* _WHAT YOU HAVE TO DO_
Reproduce exactly the line that includes "Saco Grande Florianópolis, SC, Brasil." and all lines after it, ending with the last line of the data.

* _THE RECORDS_

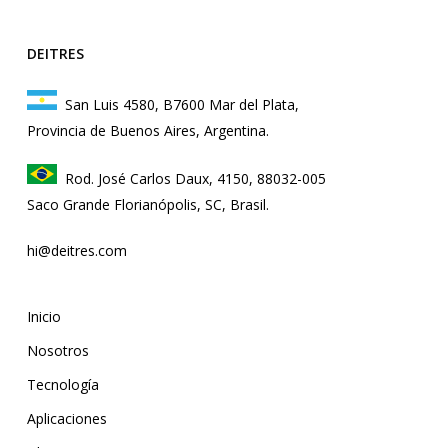
DEITRES
San Luis 4580, B7600 Mar del Plata,
Provincia de Buenos Aires, Argentina.
Rod. José Carlos Daux, 4150, 88032-005
Saco Grande Florianópolis, SC, Brasil.
hi@deitres.com
Inicio
Nosotros
Tecnología
Aplicaciones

* _EXERCISE ANSWER_
Saco Grande Florianópolis, SC, Brasil.
hi@deitres.com
Inicio
Nosotros
Tecnología
Aplicaciones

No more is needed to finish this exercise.